◆ Assignment
Among the entries below, extract exactly the lines that run from the one with "52: (465, 80, 2.15)" through the one with "83: (279, 470, 0.94)", both ends included.

*** Source material ***

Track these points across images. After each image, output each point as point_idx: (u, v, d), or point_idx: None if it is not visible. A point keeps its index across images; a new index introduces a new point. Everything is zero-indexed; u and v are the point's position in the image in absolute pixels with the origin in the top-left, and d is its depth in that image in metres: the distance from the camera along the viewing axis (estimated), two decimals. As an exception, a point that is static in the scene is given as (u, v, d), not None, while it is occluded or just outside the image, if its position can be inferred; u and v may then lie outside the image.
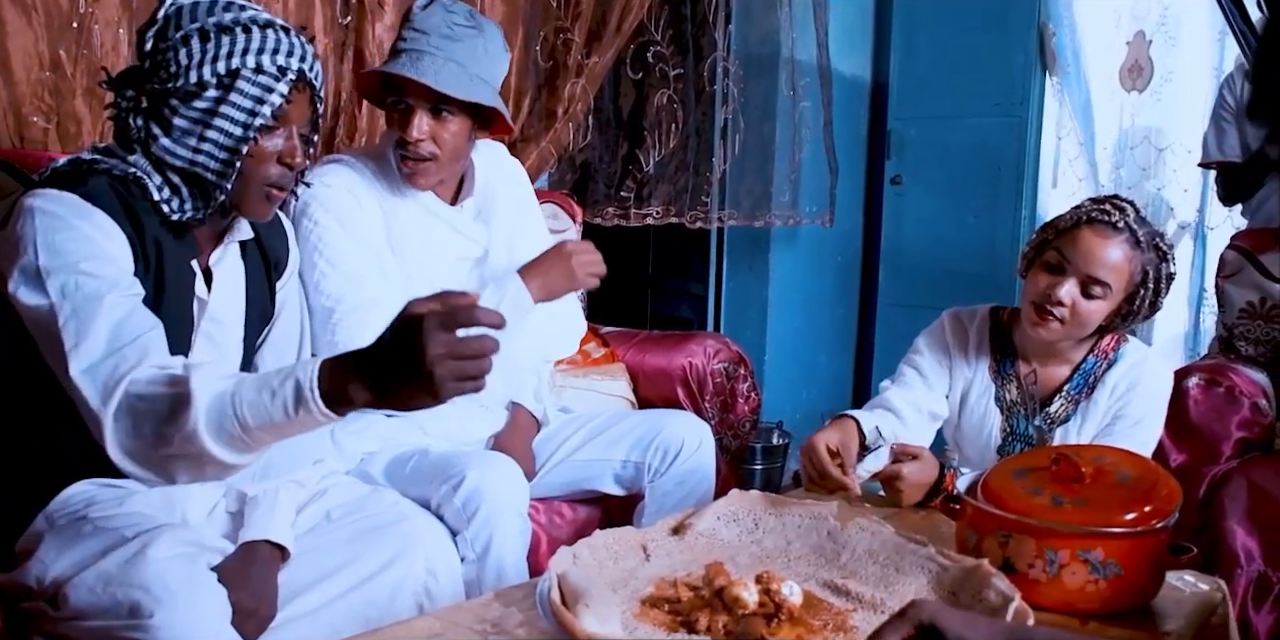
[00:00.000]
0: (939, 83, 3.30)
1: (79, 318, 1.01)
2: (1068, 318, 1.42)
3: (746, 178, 2.85)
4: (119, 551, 1.01)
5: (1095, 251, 1.40)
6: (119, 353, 0.99)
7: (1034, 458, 1.23)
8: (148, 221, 1.12)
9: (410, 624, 1.03)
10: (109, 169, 1.12)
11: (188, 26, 1.10)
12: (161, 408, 0.95)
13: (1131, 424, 1.46)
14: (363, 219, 1.48)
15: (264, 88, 1.11)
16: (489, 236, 1.62)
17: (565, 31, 2.33)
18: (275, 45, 1.11)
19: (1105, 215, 1.41)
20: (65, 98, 1.55)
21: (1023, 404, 1.54)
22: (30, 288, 1.04)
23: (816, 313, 3.42)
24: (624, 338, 2.15)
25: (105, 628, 0.98)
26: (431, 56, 1.43)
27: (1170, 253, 1.44)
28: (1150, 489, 1.13)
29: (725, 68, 2.71)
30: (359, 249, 1.46)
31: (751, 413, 2.12)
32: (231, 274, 1.26)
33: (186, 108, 1.11)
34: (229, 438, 0.93)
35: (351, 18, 1.96)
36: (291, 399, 0.91)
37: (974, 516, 1.19)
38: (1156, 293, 1.43)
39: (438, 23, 1.44)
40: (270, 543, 1.13)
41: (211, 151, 1.12)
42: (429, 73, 1.41)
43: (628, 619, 0.99)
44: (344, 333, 1.41)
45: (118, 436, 0.96)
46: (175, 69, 1.10)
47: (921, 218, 3.39)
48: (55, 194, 1.07)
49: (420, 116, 1.44)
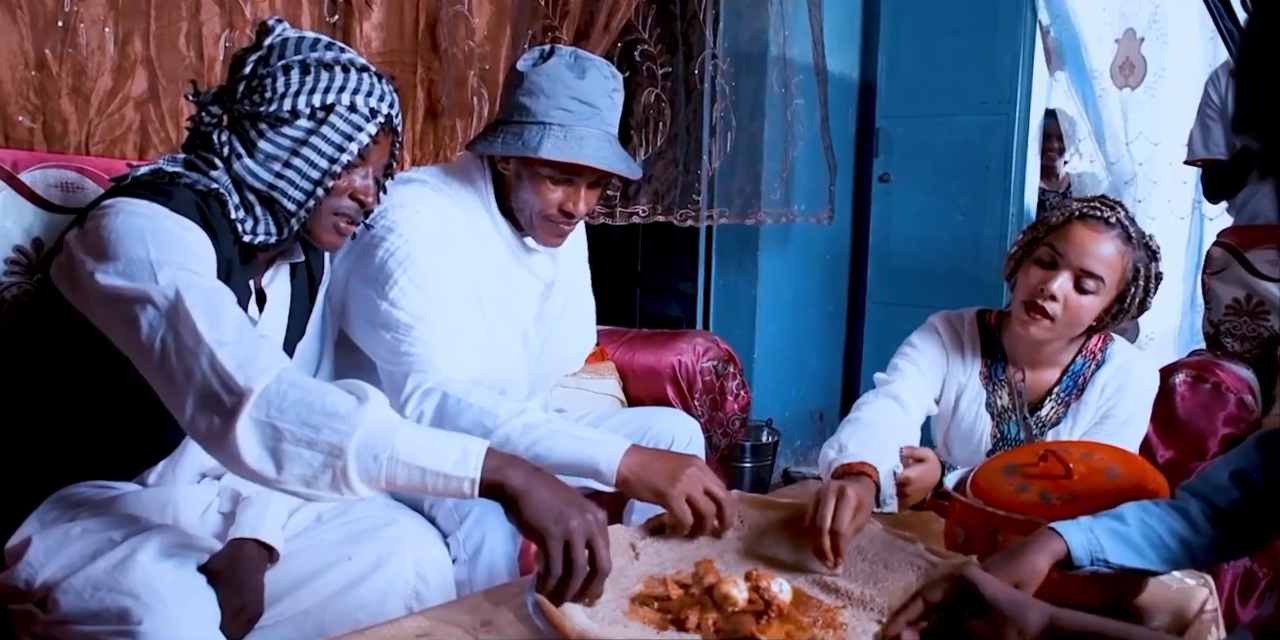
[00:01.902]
0: (927, 81, 3.31)
1: (209, 303, 0.99)
2: (1059, 314, 1.40)
3: (737, 176, 2.85)
4: (108, 556, 1.01)
5: (1089, 245, 1.39)
6: (255, 342, 0.98)
7: (1022, 454, 1.24)
8: (222, 239, 1.13)
9: (400, 622, 1.03)
10: (191, 183, 1.12)
11: (290, 57, 1.15)
12: (322, 399, 0.94)
13: (1119, 423, 1.47)
14: (453, 249, 1.43)
15: (354, 126, 1.16)
16: (555, 271, 1.59)
17: (553, 30, 2.33)
18: (370, 89, 1.17)
19: (1097, 211, 1.41)
20: (51, 97, 1.54)
21: (1014, 409, 1.53)
22: (138, 277, 1.00)
23: (806, 311, 3.43)
24: (613, 336, 2.16)
25: (95, 633, 0.98)
26: (601, 135, 1.39)
27: (1159, 253, 1.44)
28: (1137, 485, 1.14)
29: (714, 66, 2.71)
30: (448, 276, 1.40)
31: (741, 411, 2.12)
32: (280, 295, 1.28)
33: (275, 133, 1.14)
34: (370, 458, 0.94)
35: (339, 17, 1.96)
36: (454, 458, 0.97)
37: (963, 513, 1.20)
38: (1146, 291, 1.43)
39: (601, 92, 1.39)
40: (259, 542, 1.13)
41: (293, 179, 1.14)
42: (613, 159, 1.39)
43: (617, 617, 0.99)
44: (422, 349, 1.36)
45: (260, 412, 0.93)
46: (270, 94, 1.13)
47: (910, 216, 3.40)
48: (145, 205, 1.07)
49: (585, 192, 1.43)
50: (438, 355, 1.35)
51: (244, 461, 0.94)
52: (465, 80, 2.15)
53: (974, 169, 3.27)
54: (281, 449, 0.94)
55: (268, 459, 0.94)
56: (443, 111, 2.12)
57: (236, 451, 0.94)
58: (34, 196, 1.40)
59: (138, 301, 0.99)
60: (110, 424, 1.14)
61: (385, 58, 2.02)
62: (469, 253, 1.45)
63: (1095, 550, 1.02)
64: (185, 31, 1.66)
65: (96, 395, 1.12)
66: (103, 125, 1.60)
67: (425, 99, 2.11)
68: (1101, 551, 1.01)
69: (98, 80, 1.58)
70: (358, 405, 0.95)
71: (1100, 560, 1.02)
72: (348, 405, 0.95)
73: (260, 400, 0.93)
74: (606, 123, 1.41)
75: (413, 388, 1.34)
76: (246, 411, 0.93)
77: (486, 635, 0.98)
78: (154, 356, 0.98)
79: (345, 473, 0.94)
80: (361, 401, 0.96)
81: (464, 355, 1.38)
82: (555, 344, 1.61)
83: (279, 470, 0.94)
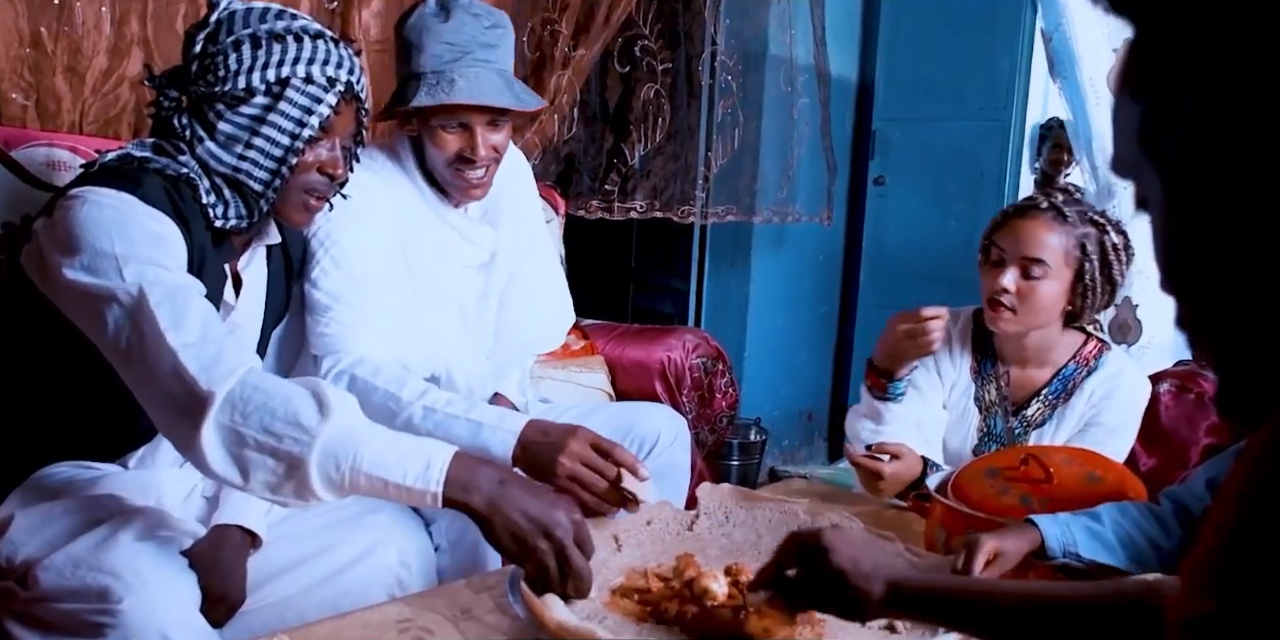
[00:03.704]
0: (924, 85, 3.32)
1: (173, 301, 0.97)
2: (1018, 305, 1.46)
3: (736, 174, 2.85)
4: (90, 535, 1.00)
5: (1023, 234, 1.46)
6: (220, 341, 0.96)
7: (1004, 458, 1.25)
8: (194, 226, 1.10)
9: (382, 608, 1.03)
10: (161, 169, 1.09)
11: (240, 32, 1.09)
12: (284, 406, 0.92)
13: (1104, 433, 1.48)
14: (377, 223, 1.42)
15: (313, 98, 1.11)
16: (496, 240, 1.56)
17: (553, 24, 2.33)
18: (325, 56, 1.12)
19: (1028, 201, 1.48)
20: (45, 75, 1.53)
21: (1000, 405, 1.56)
22: (103, 273, 0.98)
23: (797, 311, 3.44)
24: (604, 331, 2.16)
25: (74, 611, 0.97)
26: (480, 71, 1.37)
27: (1112, 224, 1.48)
28: (1115, 490, 1.15)
29: (715, 63, 2.71)
30: (370, 252, 1.40)
31: (729, 408, 2.13)
32: (257, 278, 1.25)
33: (233, 113, 1.10)
34: (332, 467, 0.93)
35: (338, 3, 1.95)
36: (416, 469, 0.94)
37: (943, 515, 1.20)
38: (1105, 264, 1.46)
39: (472, 32, 1.37)
40: (242, 528, 1.13)
41: (256, 159, 1.11)
42: (491, 92, 1.37)
43: (597, 609, 1.00)
44: (336, 329, 1.35)
45: (224, 418, 0.92)
46: (224, 73, 1.09)
47: (904, 219, 3.41)
48: (114, 194, 1.04)
49: (481, 132, 1.40)
50: (353, 336, 1.34)
51: (210, 468, 0.94)
52: (464, 71, 2.15)
53: (969, 174, 3.28)
54: (245, 456, 0.93)
55: (233, 466, 0.94)
56: (440, 101, 2.12)
57: (203, 457, 0.94)
58: (25, 174, 1.39)
59: (102, 299, 0.98)
60: (90, 410, 1.14)
61: (384, 46, 2.01)
62: (394, 225, 1.44)
63: (1068, 543, 1.05)
64: (183, 13, 1.66)
65: (76, 381, 1.11)
66: (97, 105, 1.59)
67: (423, 88, 2.10)
68: (1074, 545, 1.05)
69: (93, 59, 1.57)
70: (319, 413, 0.93)
71: (1072, 553, 1.05)
72: (309, 413, 0.93)
73: (224, 405, 0.92)
74: (484, 60, 1.38)
75: (325, 370, 1.33)
76: (211, 416, 0.92)
77: (467, 623, 0.99)
78: (120, 355, 0.98)
79: (307, 482, 0.93)
80: (324, 408, 0.93)
81: (384, 336, 1.36)
82: (511, 324, 1.57)
83: (245, 478, 0.94)
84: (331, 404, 0.94)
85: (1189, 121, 0.42)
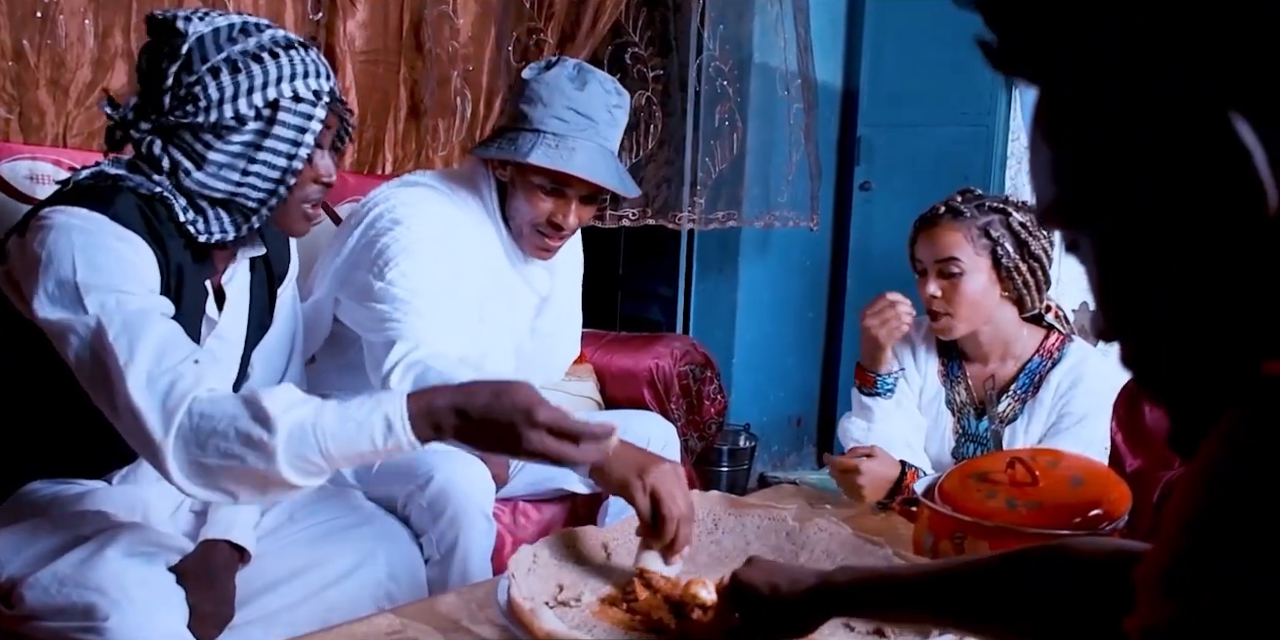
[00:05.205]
0: (908, 91, 3.34)
1: (130, 332, 0.96)
2: (948, 308, 1.51)
3: (729, 180, 2.86)
4: (76, 551, 1.00)
5: (931, 240, 1.51)
6: (174, 370, 0.95)
7: (991, 462, 1.26)
8: (171, 245, 1.09)
9: (371, 620, 1.03)
10: (135, 187, 1.08)
11: (214, 58, 1.07)
12: (232, 428, 0.92)
13: (1075, 421, 1.50)
14: (458, 253, 1.42)
15: (304, 116, 1.11)
16: (550, 286, 1.58)
17: (538, 32, 2.34)
18: (305, 68, 1.11)
19: (929, 211, 1.54)
20: (28, 88, 1.53)
21: (971, 405, 1.59)
22: (65, 303, 0.98)
23: (785, 317, 3.44)
24: (592, 338, 2.16)
25: (61, 629, 0.97)
26: (597, 148, 1.38)
27: (1015, 205, 1.51)
28: (1100, 492, 1.16)
29: (707, 70, 2.73)
30: (450, 276, 1.39)
31: (718, 415, 2.13)
32: (240, 292, 1.24)
33: (224, 142, 1.08)
34: (303, 463, 0.92)
35: (323, 14, 1.95)
36: (380, 431, 0.93)
37: (930, 518, 1.21)
38: (1020, 243, 1.49)
39: (600, 106, 1.38)
40: (230, 543, 1.12)
41: (255, 183, 1.10)
42: (604, 171, 1.38)
43: (586, 618, 1.00)
44: (415, 319, 1.33)
45: (181, 453, 0.92)
46: (205, 103, 1.06)
47: (890, 224, 3.42)
48: (85, 213, 1.02)
49: (576, 205, 1.42)
50: (429, 329, 1.33)
51: (193, 495, 0.95)
52: (449, 80, 2.15)
53: (953, 179, 3.26)
54: (219, 480, 0.93)
55: (212, 491, 0.94)
56: (425, 111, 2.12)
57: (182, 487, 0.94)
58: (8, 188, 1.39)
59: (66, 330, 0.98)
60: (74, 428, 1.12)
61: (369, 56, 2.02)
62: (474, 260, 1.45)
63: None
64: (167, 26, 1.66)
65: (59, 399, 1.10)
66: (81, 118, 1.59)
67: (408, 98, 2.11)
68: None
69: (76, 72, 1.57)
70: (263, 427, 0.91)
71: None
72: (255, 429, 0.91)
73: (178, 442, 0.92)
74: (603, 137, 1.41)
75: (398, 358, 1.31)
76: (170, 454, 0.92)
77: (456, 634, 0.99)
78: (87, 383, 0.98)
79: (290, 483, 0.93)
80: (266, 420, 0.91)
81: (454, 343, 1.36)
82: (541, 356, 1.62)
83: (232, 496, 0.95)
84: (270, 411, 0.92)
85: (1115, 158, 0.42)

*** End of Source material ***

◆ Response to the task
52: (465, 80, 2.15)
53: (974, 169, 3.27)
54: (281, 449, 0.94)
55: (268, 459, 0.94)
56: (443, 111, 2.12)
57: (236, 451, 0.94)
58: (34, 196, 1.40)
59: (138, 301, 0.99)
60: (110, 424, 1.14)
61: (385, 58, 2.02)
62: (469, 253, 1.45)
63: (1095, 550, 1.02)
64: (185, 31, 1.66)
65: (96, 395, 1.12)
66: (103, 125, 1.60)
67: (425, 99, 2.11)
68: (1101, 551, 1.01)
69: (98, 80, 1.58)
70: (358, 405, 0.95)
71: (1100, 560, 1.02)
72: (348, 405, 0.95)
73: (260, 400, 0.93)
74: (606, 123, 1.41)
75: (413, 388, 1.34)
76: (246, 411, 0.93)
77: (486, 635, 0.98)
78: (154, 356, 0.98)
79: (345, 473, 0.94)
80: (361, 401, 0.96)
81: (464, 355, 1.38)
82: (555, 344, 1.61)
83: (279, 470, 0.94)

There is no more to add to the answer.